Carnaval in België zou er met een dergelijke zondagse afsluiter (als er al iets georganiseerd zou worden in de Vlaamse of Waalse dorpen) een geslaagd feestweekend op hebben zitten, met bijhorend geklaag en gezucht op de volgende maandag-werkdag-ochtend. In Oruro niet. Hier feesten ze gewoon door: op en in de reeds met etens-, confetti-, & bierresten (en af en toe een borracho die nog zijn roes van de vorige nacht aan het uitslapen is) gevulde straten van het centrum. Meer traditioneel gedans-& gezang, meer alcohol, en – ook al achtte ik het quasi onmogelijk -  NOG meer schuim dat van links naar rechts door de straten vloog. Ditmaal trouwens niet alleen de kinderen; jong en oud gingen gewapend met een schuimbus in de hand. Mijn verwoede pogingen om droog te blijven en mijn pas-gekochte alpaca-wollen trui te beschermen tegen de chemicaliën gaf ik na twee minuten op.

Niet veel later ruilde ik – wit van kop tot teen - de mensen-parades vol vrolijke kledij, gezang en drinkgelag in voor de ietwat beschuttere lokale markt, een paar straten verderop. De tot de nok gevulde straten vol torenhoge kraampjes lieten amper plaats het voetjesgeschuifel van de duizenden mensen die hier nog meer carnaval-decoratie en lekkers kwamen kopen: Bloemen, slingers, -naar mijn idee- kerstboomversiering, eetkraampjes, cd’s, druiven, papaya’s, dode llama-embryo’s, maiskolven, wierook, snoep, armbandjes, schuimkraampjes, en veel, veel meer… Een lust voor de zintuigen, dat zeker!

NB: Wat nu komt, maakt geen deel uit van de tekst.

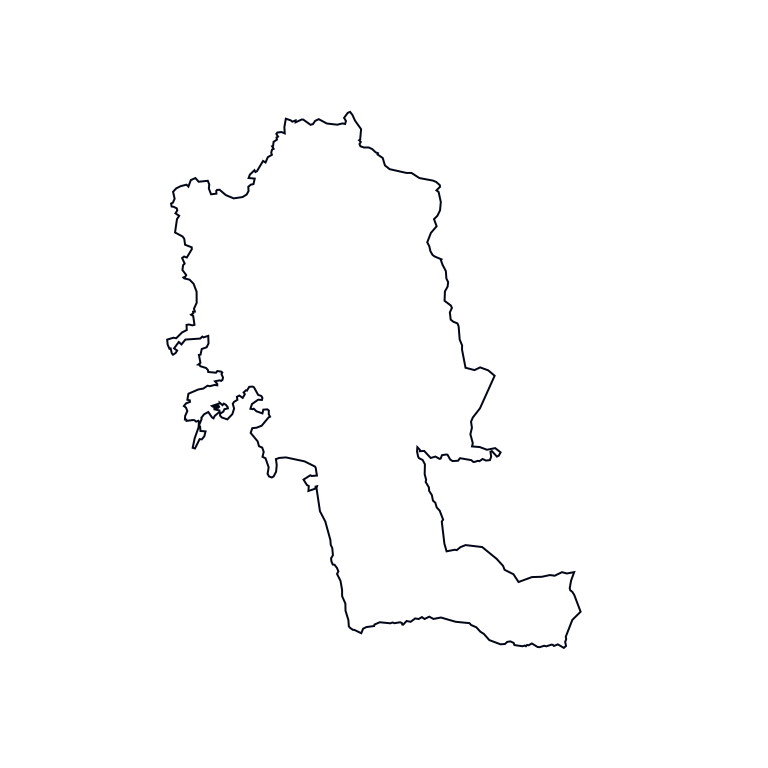 outline of Parva, Bistrita-Nasaud, Romania, rotated 112°
{"feature_id": "2599482B44846698630488", "entity_name": "Parva", "entity_type": "district", "adm_level": 2, "iso_a3": "ROU", "parent_name": "Romania", "parent_adm1": "Bistrita-Nasaud", "projection": "mercator", "projection_center": [24.578, 47.424], "detail": "fine", "context": "isolated", "style": "outline", "palette": "ink", "viewbox_px": 768, "rotation_deg": 112, "n_neighbors": 0, "source": "geoboundaries", "source_scale": "gbopen_adm2", "svg_char_len": 6166}
<svg xmlns="http://www.w3.org/2000/svg" viewBox="0 0 768 768"><g transform="rotate(112 384 384)"><path d="M403.2,589.2L407.9,587.1L411.7,590.5L419.4,593.8L420.0,596.6L424.1,601.7L428.6,599.3L431.7,596.1L430.9,595.2L435.1,592.2L435.9,590.6L433.3,588.8L430.5,588.3L429.6,592.0L421.9,590.0L423.2,586.6L417.2,584.8L410.7,571.4L408.1,570.2L408.4,568.8L405.2,565.0L412.1,561.9L416.4,562.2L419.8,566.1L425.5,565.1L426.4,566.5L433.2,562.1L435.6,563.5L435.3,562.1L436.3,561.0L435.8,555.0L437.0,552.5L438.7,551.5L436.5,544.0L434.4,543.4L433.5,539.4L434.0,538.2L435.7,538.4L438.3,535.7L440.7,535.3L442.2,536.2L442.1,537.6L444.8,541.7L446.5,538.6L447.7,538.1L448.4,540.8L451.3,544.7L451.7,547.0L455.9,549.8L458.6,554.1L466.3,561.7L472.3,560.4L471.9,558.0L473.3,557.2L476.0,560.2L479.4,561.3L480.1,558.7L482.8,556.2L488.1,556.4L491.5,555.3L491.0,554.0L492.2,553.3L489.0,547.7L488.6,546.1L489.3,544.1L487.6,542.3L488.4,541.4L493.6,539.7L505.3,539.2L514.8,537.5L514.6,535.1L504.2,534.3L503.6,532.2L499.7,531.0L494.8,531.7L496.3,536.6L492.3,538.6L491.9,540.0L484.6,540.0L483.8,540.7L479.5,539.5L475.8,536.4L479.4,531.0L479.7,529.2L477.0,529.0L471.3,526.0L470.2,526.7L471.0,531.7L470.1,532.2L468.2,528.9L467.0,528.3L466.3,529.2L469.1,534.2L468.8,535.3L463.5,529.1L462.9,529.4L464.1,525.8L462.2,525.2L462.5,522.9L463.8,520.5L465.1,519.6L467.1,522.5L469.7,522.6L473.0,524.8L474.8,524.1L475.8,521.7L475.5,516.0L468.7,513.3L462.9,513.8L459.0,516.8L456.8,516.4L453.6,514.0L451.0,515.6L448.9,513.8L449.8,509.8L445.6,509.2L444.4,511.0L441.5,509.6L441.5,508.6L437.1,507.9L435.6,504.8L435.8,503.3L441.2,496.7L441.1,493.1L442.5,491.5L444.5,491.2L445.7,494.8L452.0,498.9L457.0,498.6L456.6,496.4L455.7,495.5L457.1,492.0L456.8,485.7L453.0,486.3L451.2,482.6L451.8,480.8L455.1,479.6L457.0,477.4L458.2,478.5L468.5,481.8L472.2,485.7L474.3,489.6L479.3,489.3L484.5,479.7L488.5,476.6L488.6,473.1L492.0,470.1L497.0,469.4L497.3,466.0L504.5,459.7L510.9,458.3L512.8,455.9L512.7,453.0L511.0,451.7L505.7,451.2L499.3,453.1L494.1,456.1L491.7,453.3L488.8,447.4L485.5,428.7L486.4,417.1L487.2,416.0L494.0,411.9L496.4,416.6L496.2,418.1L502.8,422.8L506.5,417.7L506.8,415.5L511.5,414.0L506.8,408.5L504.8,409.0L503.9,407.8L505.8,407.6L526.0,395.7L533.5,386.9L548.7,375.3L553.1,373.1L555.5,370.5L561.9,367.2L565.4,367.8L568.3,366.2L570.6,363.9L570.1,362.2L572.1,358.8L574.8,356.1L577.7,356.4L582.8,350.6L590.5,345.8L596.5,343.3L602.0,337.6L608.7,334.7L616.2,328.6L621.9,325.8L622.7,324.4L623.6,320.9L623.1,319.5L623.6,311.7L618.7,311.7L616.0,309.3L612.1,302.5L610.6,302.7L606.5,298.7L603.5,288.5L601.9,286.7L601.9,284.8L598.9,279.8L598.9,278.0L600.2,276.9L600.0,276.1L595.3,274.3L594.5,270.2L589.7,267.3L588.9,263.8L585.9,261.5L586.7,258.4L582.8,254.9L583.3,250.1L579.2,243.8L577.6,228.4L573.7,215.1L574.8,213.1L575.0,207.2L577.6,201.8L578.3,197.8L582.0,190.4L581.7,178.4L579.7,174.4L577.0,173.2L575.3,170.4L575.5,166.8L577.2,165.3L575.3,157.4L573.8,155.5L574.0,154.2L572.4,153.6L572.1,152.1L569.2,149.7L570.3,143.1L569.7,141.1L566.7,137.4L566.4,135.2L563.0,131.2L562.6,129.9L563.2,128.3L560.3,125.3L561.3,118.4L558.7,117.1L555.3,119.4L552.3,119.5L550.2,120.8L532.1,121.0L521.5,116.4L508.4,128.5L506.2,131.5L505.5,134.0L503.8,135.3L496.2,136.9L487.2,137.2L491.2,143.5L491.8,148.5L497.8,153.9L499.0,158.6L503.6,165.4L507.6,174.5L517.2,185.1L511.9,192.7L511.1,202.6L508.0,205.5L503.9,214.2L498.4,231.9L502.8,248.0L506.6,252.0L510.8,254.3L511.1,256.2L515.7,263.3L509.4,268.2L489.9,278.9L487.6,278.4L480.6,284.9L478.7,288.9L474.9,291.9L473.8,294.9L469.1,298.0L466.2,302.1L463.0,303.7L459.2,308.7L457.1,309.0L452.4,312.5L443.1,316.0L440.0,319.7L439.6,323.9L438.5,325.2L434.2,328.1L430.1,329.4L431.6,326.1L432.9,325.6L431.0,321.7L435.1,313.0L432.0,309.1L432.6,304.4L431.9,303.5L428.3,303.6L426.1,300.0L425.8,298.6L429.2,294.4L429.8,291.6L427.4,286.6L424.3,285.7L421.9,274.5L422.8,272.0L422.4,270.9L420.1,268.3L419.8,266.6L416.6,264.5L416.8,260.8L414.9,257.3L411.2,257.4L407.0,259.9L405.8,258.9L409.0,252.1L407.4,250.7L403.7,250.3L401.8,256.9L406.4,263.9L406.6,271.6L408.9,279.0L405.6,279.5L398.2,285.1L391.6,286.1L386.3,289.2L381.8,289.1L370.6,285.9L334.9,284.5L332.3,292.5L332.6,301.1L337.2,305.3L338.4,314.5L322.8,324.6L319.0,326.0L314.4,330.5L302.6,336.4L300.3,338.6L300.3,343.0L299.3,346.3L292.9,349.8L288.0,349.5L286.2,351.4L284.2,359.0L275.3,362.2L269.9,361.5L265.5,362.7L262.8,365.7L256.2,368.9L251.5,374.4L247.8,377.7L246.9,377.4L246.8,384.9L246.1,387.4L243.5,390.7L239.3,393.6L236.4,397.0L226.3,397.1L218.0,394.3L212.4,399.4L208.0,397.5L202.0,397.1L194.0,399.5L185.5,405.3L184.8,407.9L180.1,405.9L178.7,406.8L177.1,411.3L177.1,415.0L179.8,428.3L178.0,437.6L179.9,442.3L182.7,459.2L181.0,465.0L174.9,469.9L173.6,476.0L172.3,476.0L172.3,478.6L170.6,482.9L170.4,486.7L172.2,491.1L172.4,494.9L170.7,496.6L168.2,496.2L167.3,498.4L166.2,497.7L156.3,500.7L150.7,509.5L146.4,514.0L144.4,517.4L146.2,519.2L152.2,520.7L154.4,517.8L157.5,517.5L157.9,520.0L161.1,524.5L163.9,534.6L162.9,543.7L165.8,546.4L169.6,547.2L171.2,549.2L169.1,557.9L169.6,559.4L174.5,564.0L172.7,564.7L175.1,567.2L174.5,569.3L174.8,574.4L183.2,572.6L188.8,569.9L188.8,573.5L190.8,577.1L192.5,577.5L194.3,574.9L195.7,576.0L197.5,574.8L200.9,577.1L204.8,576.0L205.5,576.8L207.3,574.4L208.6,575.6L211.6,575.3L213.5,573.8L217.2,576.7L223.0,576.8L222.5,579.7L234.2,581.5L235.6,582.6L234.3,584.2L240.2,586.8L243.7,586.7L242.0,580.8L247.5,579.9L249.1,582.2L252.0,583.7L255.8,581.9L259.7,582.3L263.6,585.1L268.2,592.9L268.1,601.4L265.5,609.2L266.6,611.5L267.6,611.9L270.3,610.7L272.9,615.4L268.4,619.6L264.4,620.8L261.6,623.5L265.9,631.6L263.7,636.0L267.3,639.5L274.2,639.3L273.2,641.8L276.7,646.6L280.4,649.9L284.8,651.6L290.7,647.5L295.0,647.7L296.5,649.0L299.0,647.4L298.5,645.3L298.8,641.9L300.6,640.7L303.9,641.3L304.8,636.9L308.7,637.7L321.8,634.5L322.7,626.0L324.2,623.6L329.4,620.6L329.3,613.5L331.0,612.7L340.6,614.2L340.7,617.1L342.8,618.4L347.1,613.9L349.0,614.8L353.8,613.6L357.1,608.2L358.9,608.4L360.4,609.9L360.9,608.7L360.1,603.4L362.4,598.1L368.7,592.3L378.9,588.1L385.4,588.4L387.7,586.5L388.5,588.1L389.9,587.3L392.0,588.8L392.4,586.4L400.1,581.9L401.4,583.6L401.9,587.2L403.2,589.2Z" fill="none" stroke="#020617" stroke-width="2"/></g></svg>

Op de dinsdag-feriado (aka, de dag waarop niemand moet werken) tenslotte, werden de uitgefeeste straten van het centrum ingeruild voor nog enkele Andino-rituelen op belangrijke heuvels rondom de stad, veel vuurwerk en het vieren en danken van Pachamama in een meer besloten familiale, huiselijke kring. Bloemenblaadjes en kleine ronde witte en roze snoepjes werden in iedere hoek van het huis en op iedere vierkante meter van de daken uitgestrooid voor geluk en succes, gevolgd door… het nuttigen van bier. Mijn nobele poging om een van de Andino-rituelen bij te wonen aan het beeld van de condor dat uittorent boven de stad, bleek een serieuze horario-misvatting te zijn; dus al schuim-& waterballonnen-ontwijkend  keerde ik op mijn stappen terug richting de familie bij wie ik verblijf, met het idee nog net op tijd te zijn voor de familiale _Ch’all_a…

Maar dat bleek buiten de familie Bertang te zijn, die ik en passant op straat tegenkwam en vriendelijk goeiedag zei. Dat Bolivianen gastvrije mensen zijn, dat had ik al meermaals ervaren, maar dat ik anderhalf uur bij deze onbekende mensen zou blijven zitten, traditioneel iedereen –inclusief mezelf- van bier zou moeten serveren, Pachamama meermaals zou danken door bij ieder glas een teug over beide auto’s, de gevel van het huis en de grond uit te gieten, en een reuze-hoeveelheid coca-bladeren zou kauwen, had ik niet voorzien in die paar seconden voor ik hen begroette_._

“Qué te parece Bolivia?”  “Qué te parece los Bolivianos?”, vroeg de oma van de familie.
“Mucho más tranquilo”, “Y mucho más amable que en mi pais”. Ik meen het uit de grond van mijn hart.

En dat vanaf nu het echte werk mag beginnen!